Atipicamente, a nossa via não terminou no cume da torre mas
sim no cimo de uma crista. Para cima, ficou a faltar uma secção de parede tombada
de trepada fácil. “Parece demasiado tombado mas, não para descer!” –
considerámos. Decidimos não continuar para não ter que abandonar muito material
nas inevitáveis instalações de rapel. O chip da poupança prevaleceu à lógica
alpinística.
Visto a frio, caminhámos umas quatro horas para escalar uma
via de sabor incompleto e com um único lance de boa qualidade. Errado!
Caminhámos quatro horas para viver e respirar e ainda se aproveitou para subir
um pedaço de muralha com vistas largas.
As vistas compensaram todo o esforço.
“Como será isto no pino do Inverno?” – questionava-se a
Daniela, com os olhos metidos nas sombrias paredes vizinhas, voltadas a norte.
Naquele momento, nasceu uma nova ideia. Talvez um novo sonho…
Quase esquecemos que após uma subida daquele calibre,
inevitavelmente, viria uma descida igualmente extenuante. Os joelhos e os
tornozelos - especialmente os meus tornozelos, já bastante desgastados por
percalços e acidentes vários, ao longo de uma vida de aventuras - viriam a
queixar-se lá em baixo, na civilização. O dia terminou com uma tareia magnífica.
Algo que por aquelas bandas é conhecido como “Una menuda paliza!”
Que mais se
podia desejar?
Entretanto, Ordesa sussurrava…
Paulo Roxo
A seguir: PIRINÉUS - RESPIRAR! Acto II
Topo da via "Momentos":
3 Comments:
Muito bom! parabéns por mais uma abe(n)rtura!
Raios, não percebo!!!
Não consigo entender como após tantos anos de convivência, tantos anos de aventuras comuns, tantos anos a ler os seus rasgos literários, tantas partilhas... ainda fico impressionado, para não dizer mesmo emocionado com a qualidade deste teu relato... ou melhor, desta pequena-grande peça literária... desta voz interior a exaltar liberdade!

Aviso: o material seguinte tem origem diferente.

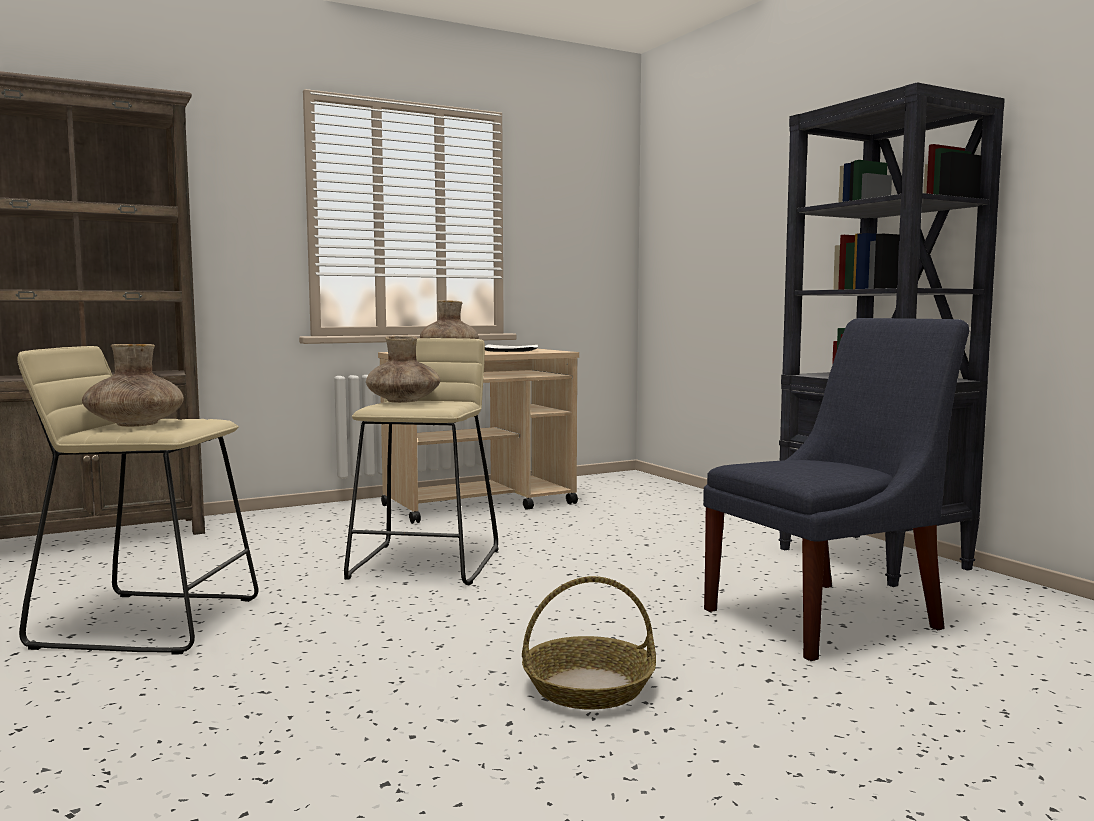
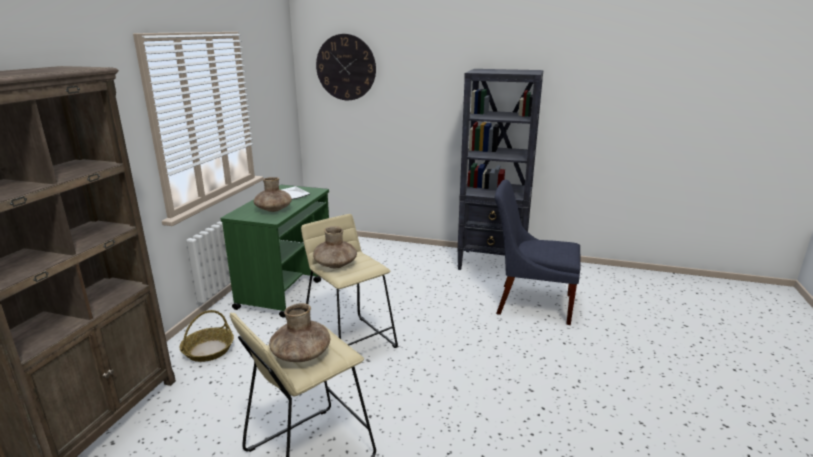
camera: 45 degrees left, 15 degrees up
beige cart [378,349,579,524] -> green cart [220,185,329,318]
basket [522,576,656,709] -> basket moved to [180,310,234,362]
blue chair [703,318,969,661] -> blue chair turned 90 degrees counterclockwise [495,180,581,325]
none -> wall clock [316,34,376,100]

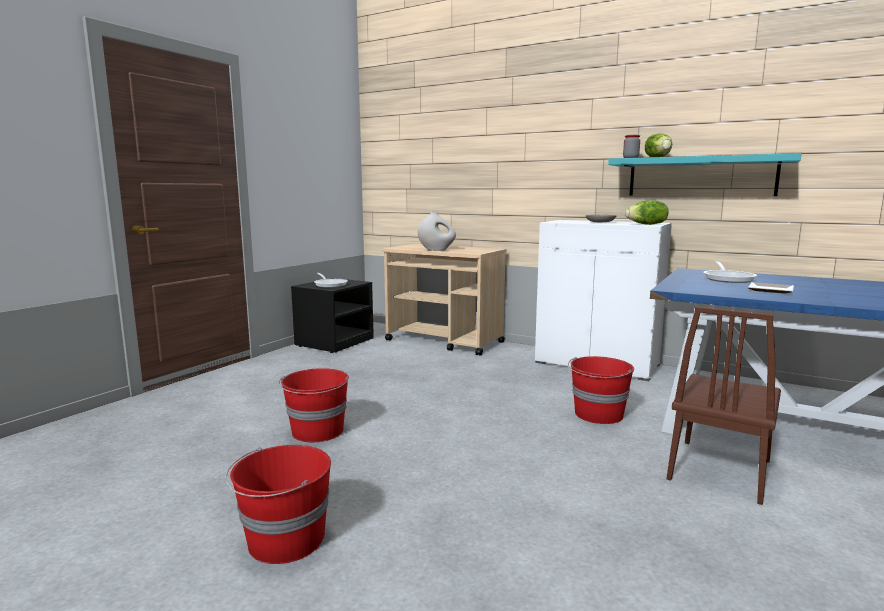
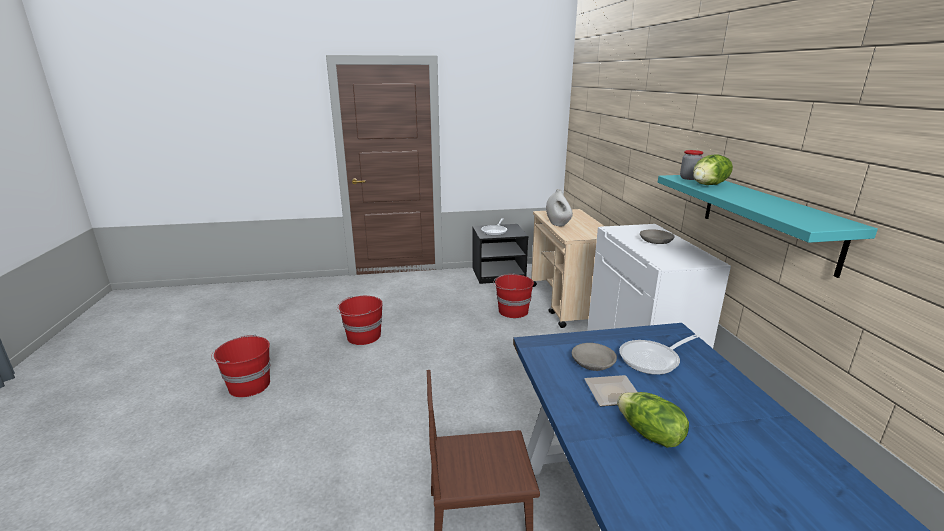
camera: 50 degrees right, 10 degrees up
red bucket [568,356,634,424] -> red bucket moved to [493,273,534,318]
lettuce [625,200,669,225] -> lettuce moved to [617,392,689,448]
none -> grey bowl [572,343,617,371]

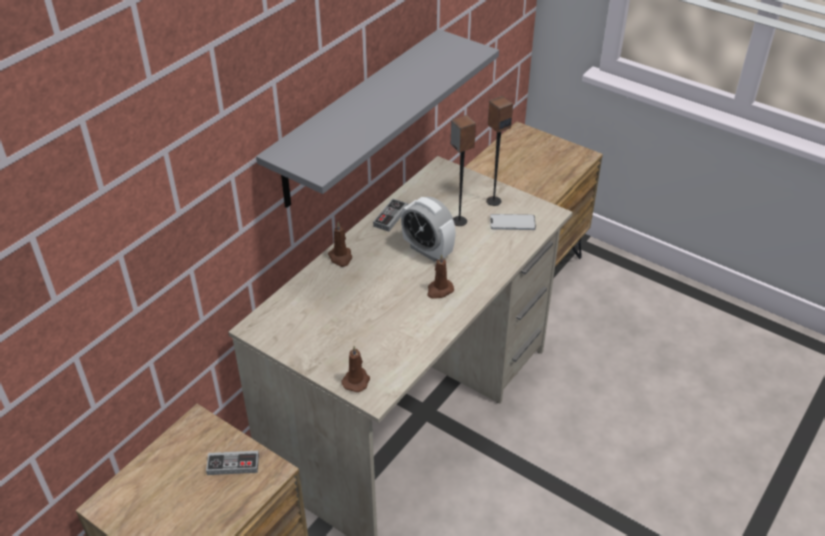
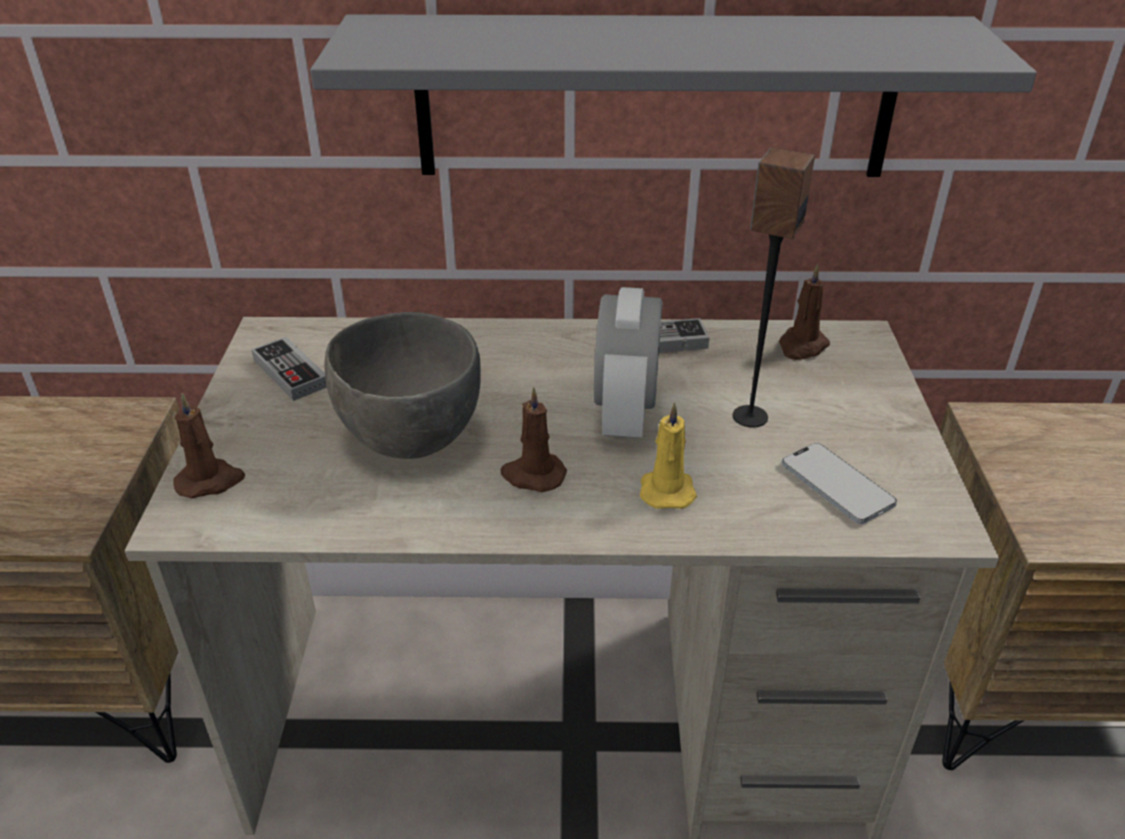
camera: 55 degrees right, 5 degrees down
game controller [206,451,259,475] -> game controller moved to [251,337,327,401]
brown candle [328,222,352,267] -> brown candle moved to [779,264,830,360]
speaker [486,96,513,206] -> none
none -> grey bowl [324,312,481,459]
none -> yellow candle [640,402,697,509]

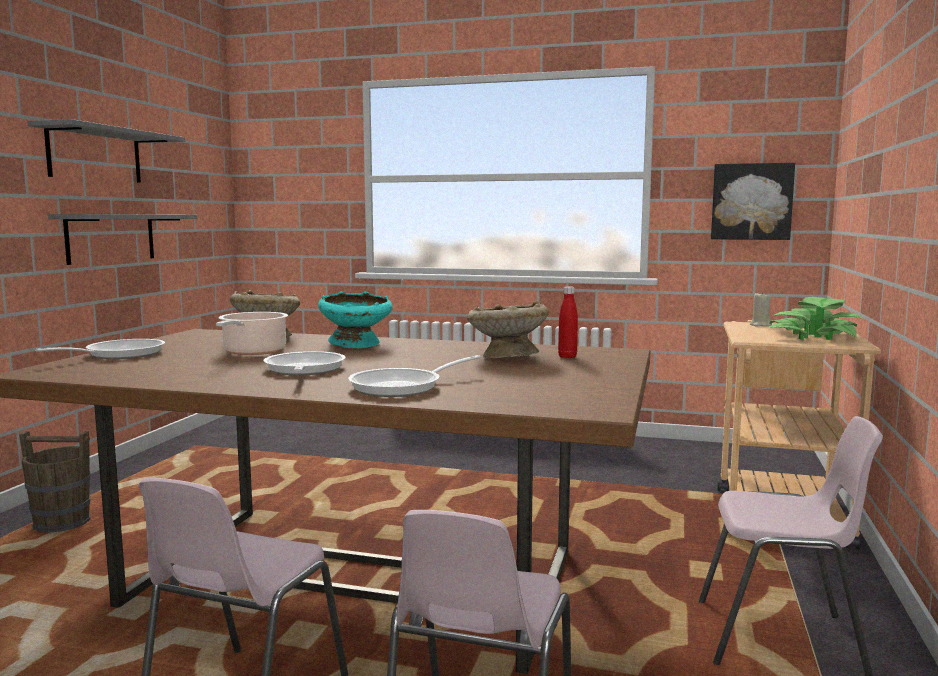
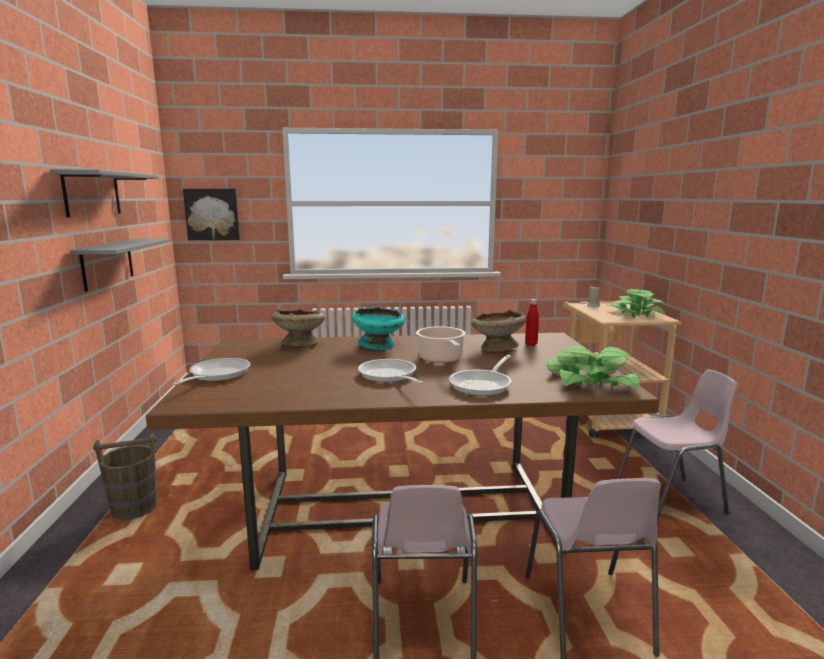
camera: 20 degrees left, 5 degrees up
cooking pot [216,312,288,355] -> cooking pot moved to [416,326,466,363]
picture [711,163,795,240] -> picture moved to [183,189,240,240]
none -> potted plant [547,345,639,389]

Por momentos... estou esmagado por uma saudade irrecuperável...
Parabéns por esta pequena aventura, e fico a aguardar pelos próximos dois capítulos.
Um grande abraço
Miguel Grillo
Que comentário tão simpático Miguel. Mas eu ainda acho que a palavra "irrecuperável" não existe! Um abraço deste teu amigo de aventuras.